#### PROBLEM TO SOLVE:
All that is asked is a faithful reproduction of the entries.

#### MATERIALS PROVIDED:

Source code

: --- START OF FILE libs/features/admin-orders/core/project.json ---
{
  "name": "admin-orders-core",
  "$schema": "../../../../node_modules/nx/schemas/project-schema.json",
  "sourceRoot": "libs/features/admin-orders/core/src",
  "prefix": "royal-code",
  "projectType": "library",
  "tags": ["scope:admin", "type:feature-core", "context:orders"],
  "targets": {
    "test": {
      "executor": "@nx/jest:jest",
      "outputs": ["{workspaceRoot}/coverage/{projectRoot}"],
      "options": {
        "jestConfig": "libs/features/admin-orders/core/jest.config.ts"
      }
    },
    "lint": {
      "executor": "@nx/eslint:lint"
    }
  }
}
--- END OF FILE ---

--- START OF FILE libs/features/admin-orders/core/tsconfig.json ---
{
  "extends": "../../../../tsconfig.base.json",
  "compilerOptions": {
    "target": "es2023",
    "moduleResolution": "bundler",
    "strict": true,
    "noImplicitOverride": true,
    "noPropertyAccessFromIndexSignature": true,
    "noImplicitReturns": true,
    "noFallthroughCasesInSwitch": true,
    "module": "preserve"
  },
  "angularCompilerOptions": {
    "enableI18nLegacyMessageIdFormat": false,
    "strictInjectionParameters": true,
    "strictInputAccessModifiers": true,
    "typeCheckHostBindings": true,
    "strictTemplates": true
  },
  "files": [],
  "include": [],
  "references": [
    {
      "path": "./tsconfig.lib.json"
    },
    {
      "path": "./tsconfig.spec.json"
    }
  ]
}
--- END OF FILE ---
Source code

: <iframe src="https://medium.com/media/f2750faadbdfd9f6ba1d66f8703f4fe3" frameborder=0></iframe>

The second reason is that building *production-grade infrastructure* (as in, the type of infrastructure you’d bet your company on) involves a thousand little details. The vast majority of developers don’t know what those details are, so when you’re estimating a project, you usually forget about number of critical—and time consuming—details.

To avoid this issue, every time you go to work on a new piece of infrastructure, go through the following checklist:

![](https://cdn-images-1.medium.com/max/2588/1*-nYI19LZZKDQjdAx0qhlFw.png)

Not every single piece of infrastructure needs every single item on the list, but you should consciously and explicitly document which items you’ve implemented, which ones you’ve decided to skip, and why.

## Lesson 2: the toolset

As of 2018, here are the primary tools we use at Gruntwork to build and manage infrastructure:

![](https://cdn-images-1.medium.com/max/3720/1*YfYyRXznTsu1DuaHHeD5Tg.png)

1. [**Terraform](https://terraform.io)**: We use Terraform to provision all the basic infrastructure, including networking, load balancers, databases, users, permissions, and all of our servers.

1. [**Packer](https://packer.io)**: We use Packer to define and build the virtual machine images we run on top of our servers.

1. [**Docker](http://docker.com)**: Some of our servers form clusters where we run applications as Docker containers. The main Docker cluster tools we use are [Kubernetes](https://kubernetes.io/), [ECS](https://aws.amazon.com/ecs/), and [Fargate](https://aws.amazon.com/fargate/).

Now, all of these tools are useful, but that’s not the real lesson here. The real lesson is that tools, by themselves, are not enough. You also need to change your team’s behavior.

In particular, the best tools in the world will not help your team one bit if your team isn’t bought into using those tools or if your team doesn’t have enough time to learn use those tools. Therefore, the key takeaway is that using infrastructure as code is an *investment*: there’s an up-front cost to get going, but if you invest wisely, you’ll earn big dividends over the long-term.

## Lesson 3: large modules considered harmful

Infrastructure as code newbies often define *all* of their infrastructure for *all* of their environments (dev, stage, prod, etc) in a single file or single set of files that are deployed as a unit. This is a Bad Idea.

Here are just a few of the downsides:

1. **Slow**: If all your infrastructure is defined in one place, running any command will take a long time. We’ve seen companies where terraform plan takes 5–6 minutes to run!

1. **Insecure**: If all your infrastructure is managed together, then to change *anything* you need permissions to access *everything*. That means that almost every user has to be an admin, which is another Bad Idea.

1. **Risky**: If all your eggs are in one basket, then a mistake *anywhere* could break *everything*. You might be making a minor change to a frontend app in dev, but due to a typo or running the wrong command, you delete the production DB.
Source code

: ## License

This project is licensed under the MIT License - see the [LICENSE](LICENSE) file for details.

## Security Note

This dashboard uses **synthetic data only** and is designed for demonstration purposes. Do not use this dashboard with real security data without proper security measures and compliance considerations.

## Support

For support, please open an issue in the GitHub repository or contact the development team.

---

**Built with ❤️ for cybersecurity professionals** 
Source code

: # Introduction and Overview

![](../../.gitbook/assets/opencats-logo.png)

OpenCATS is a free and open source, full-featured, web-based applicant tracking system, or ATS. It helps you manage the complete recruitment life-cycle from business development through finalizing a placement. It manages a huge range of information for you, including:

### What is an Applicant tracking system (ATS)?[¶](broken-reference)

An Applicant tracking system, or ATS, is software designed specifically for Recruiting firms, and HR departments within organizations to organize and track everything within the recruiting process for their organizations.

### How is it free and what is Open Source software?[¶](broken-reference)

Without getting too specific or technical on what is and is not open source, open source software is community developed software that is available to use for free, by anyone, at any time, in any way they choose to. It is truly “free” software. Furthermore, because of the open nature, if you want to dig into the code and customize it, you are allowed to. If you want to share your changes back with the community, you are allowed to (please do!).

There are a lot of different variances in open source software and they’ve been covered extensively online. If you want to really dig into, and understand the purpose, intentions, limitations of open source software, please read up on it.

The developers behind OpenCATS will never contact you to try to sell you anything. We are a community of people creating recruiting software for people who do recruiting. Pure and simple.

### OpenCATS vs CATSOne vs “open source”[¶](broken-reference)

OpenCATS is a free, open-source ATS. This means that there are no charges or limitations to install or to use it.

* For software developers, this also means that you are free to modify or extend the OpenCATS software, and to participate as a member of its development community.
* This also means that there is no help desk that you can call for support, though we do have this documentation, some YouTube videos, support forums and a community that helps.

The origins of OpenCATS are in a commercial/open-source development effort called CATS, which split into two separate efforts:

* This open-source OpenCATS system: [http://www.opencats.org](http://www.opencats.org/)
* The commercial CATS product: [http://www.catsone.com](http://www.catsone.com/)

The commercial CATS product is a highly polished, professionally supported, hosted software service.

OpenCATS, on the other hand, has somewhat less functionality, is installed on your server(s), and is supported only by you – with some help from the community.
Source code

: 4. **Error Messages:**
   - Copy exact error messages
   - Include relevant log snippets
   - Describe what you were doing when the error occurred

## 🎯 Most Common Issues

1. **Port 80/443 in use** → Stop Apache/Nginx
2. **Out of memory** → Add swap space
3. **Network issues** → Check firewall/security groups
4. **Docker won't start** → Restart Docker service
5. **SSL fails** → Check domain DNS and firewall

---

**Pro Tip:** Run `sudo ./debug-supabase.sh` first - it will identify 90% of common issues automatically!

#### TASK RESPONSE:
Source code

: --- START OF FILE libs/features/admin-orders/core/project.json ---
{
  "name": "admin-orders-core",
  "$schema": "../../../../node_modules/nx/schemas/project-schema.json",
  "sourceRoot": "libs/features/admin-orders/core/src",
  "prefix": "royal-code",
  "projectType": "library",
  "tags": ["scope:admin", "type:feature-core", "context:orders"],
  "targets": {
    "test": {
      "executor": "@nx/jest:jest",
      "outputs": ["{workspaceRoot}/coverage/{projectRoot}"],
      "options": {
        "jestConfig": "libs/features/admin-orders/core/jest.config.ts"
      }
    },
    "lint": {
      "executor": "@nx/eslint:lint"
    }
  }
}
--- END OF FILE ---

--- START OF FILE libs/features/admin-orders/core/tsconfig.json ---
{
  "extends": "../../../../tsconfig.base.json",
  "compilerOptions": {
    "target": "es2023",
    "moduleResolution": "bundler",
    "strict": true,
    "noImplicitOverride": true,
    "noPropertyAccessFromIndexSignature": true,
    "noImplicitReturns": true,
    "noFallthroughCasesInSwitch": true,
    "module": "preserve"
  },
  "angularCompilerOptions": {
    "enableI18nLegacyMessageIdFormat": false,
    "strictInjectionParameters": true,
    "strictInputAccessModifiers": true,
    "typeCheckHostBindings": true,
    "strictTemplates": true
  },
  "files": [],
  "include": [],
  "references": [
    {
      "path": "./tsconfig.lib.json"
    },
    {
      "path": "./tsconfig.spec.json"
    }
  ]
}
--- END OF FILE ---
Source code

: <iframe src="https://medium.com/media/f2750faadbdfd9f6ba1d66f8703f4fe3" frameborder=0></iframe>

The second reason is that building *production-grade infrastructure* (as in, the type of infrastructure you’d bet your company on) involves a thousand little details. The vast majority of developers don’t know what those details are, so when you’re estimating a project, you usually forget about number of critical—and time consuming—details.

To avoid this issue, every time you go to work on a new piece of infrastructure, go through the following checklist:

![](https://cdn-images-1.medium.com/max/2588/1*-nYI19LZZKDQjdAx0qhlFw.png)

Not every single piece of infrastructure needs every single item on the list, but you should consciously and explicitly document which items you’ve implemented, which ones you’ve decided to skip, and why.

## Lesson 2: the toolset

As of 2018, here are the primary tools we use at Gruntwork to build and manage infrastructure:

![](https://cdn-images-1.medium.com/max/3720/1*YfYyRXznTsu1DuaHHeD5Tg.png)

1. [**Terraform](https://terraform.io)**: We use Terraform to provision all the basic infrastructure, including networking, load balancers, databases, users, permissions, and all of our servers.

1. [**Packer](https://packer.io)**: We use Packer to define and build the virtual machine images we run on top of our servers.

1. [**Docker](http://docker.com)**: Some of our servers form clusters where we run applications as Docker containers. The main Docker cluster tools we use are [Kubernetes](https://kubernetes.io/), [ECS](https://aws.amazon.com/ecs/), and [Fargate](https://aws.amazon.com/fargate/).

Now, all of these tools are useful, but that’s not the real lesson here. The real lesson is that tools, by themselves, are not enough. You also need to change your team’s behavior.

In particular, the best tools in the world will not help your team one bit if your team isn’t bought into using those tools or if your team doesn’t have enough time to learn use those tools. Therefore, the key takeaway is that using infrastructure as code is an *investment*: there’s an up-front cost to get going, but if you invest wisely, you’ll earn big dividends over the long-term.

## Lesson 3: large modules considered harmful

Infrastructure as code newbies often define *all* of their infrastructure for *all* of their environments (dev, stage, prod, etc) in a single file or single set of files that are deployed as a unit. This is a Bad Idea.

Here are just a few of the downsides:

1. **Slow**: If all your infrastructure is defined in one place, running any command will take a long time. We’ve seen companies where terraform plan takes 5–6 minutes to run!

1. **Insecure**: If all your infrastructure is managed together, then to change *anything* you need permissions to access *everything*. That means that almost every user has to be an admin, which is another Bad Idea.

1. **Risky**: If all your eggs are in one basket, then a mistake *anywhere* could break *everything*. You might be making a minor change to a frontend app in dev, but due to a typo or running the wrong command, you delete the production DB.
Source code

: ## License

This project is licensed under the MIT License - see the [LICENSE](LICENSE) file for details.

## Security Note

This dashboard uses **synthetic data only** and is designed for demonstration purposes. Do not use this dashboard with real security data without proper security measures and compliance considerations.

## Support

For support, please open an issue in the GitHub repository or contact the development team.

---

**Built with ❤️ for cybersecurity professionals** 
Source code

: # Introduction and Overview

![](../../.gitbook/assets/opencats-logo.png)

OpenCATS is a free and open source, full-featured, web-based applicant tracking system, or ATS. It helps you manage the complete recruitment life-cycle from business development through finalizing a placement. It manages a huge range of information for you, including:

### What is an Applicant tracking system (ATS)?[¶](broken-reference)

An Applicant tracking system, or ATS, is software designed specifically for Recruiting firms, and HR departments within organizations to organize and track everything within the recruiting process for their organizations.

### How is it free and what is Open Source software?[¶](broken-reference)

Without getting too specific or technical on what is and is not open source, open source software is community developed software that is available to use for free, by anyone, at any time, in any way they choose to. It is truly “free” software. Furthermore, because of the open nature, if you want to dig into the code and customize it, you are allowed to. If you want to share your changes back with the community, you are allowed to (please do!).

There are a lot of different variances in open source software and they’ve been covered extensively online. If you want to really dig into, and understand the purpose, intentions, limitations of open source software, please read up on it.

The developers behind OpenCATS will never contact you to try to sell you anything. We are a community of people creating recruiting software for people who do recruiting. Pure and simple.

### OpenCATS vs CATSOne vs “open source”[¶](broken-reference)

OpenCATS is a free, open-source ATS. This means that there are no charges or limitations to install or to use it.

* For software developers, this also means that you are free to modify or extend the OpenCATS software, and to participate as a member of its development community.
* This also means that there is no help desk that you can call for support, though we do have this documentation, some YouTube videos, support forums and a community that helps.

The origins of OpenCATS are in a commercial/open-source development effort called CATS, which split into two separate efforts:

* This open-source OpenCATS system: [http://www.opencats.org](http://www.opencats.org/)
* The commercial CATS product: [http://www.catsone.com](http://www.catsone.com/)

The commercial CATS product is a highly polished, professionally supported, hosted software service.

OpenCATS, on the other hand, has somewhat less functionality, is installed on your server(s), and is supported only by you – with some help from the community.
Source code

: 4. **Error Messages:**
   - Copy exact error messages
   - Include relevant log snippets
   - Describe what you were doing when the error occurred

## 🎯 Most Common Issues

1. **Port 80/443 in use** → Stop Apache/Nginx
2. **Out of memory** → Add swap space
3. **Network issues** → Check firewall/security groups
4. **Docker won't start** → Restart Docker service
5. **SSL fails** → Check domain DNS and firewall

---

**Pro Tip:** Run `sudo ./debug-supabase.sh` first - it will identify 90% of common issues automatically!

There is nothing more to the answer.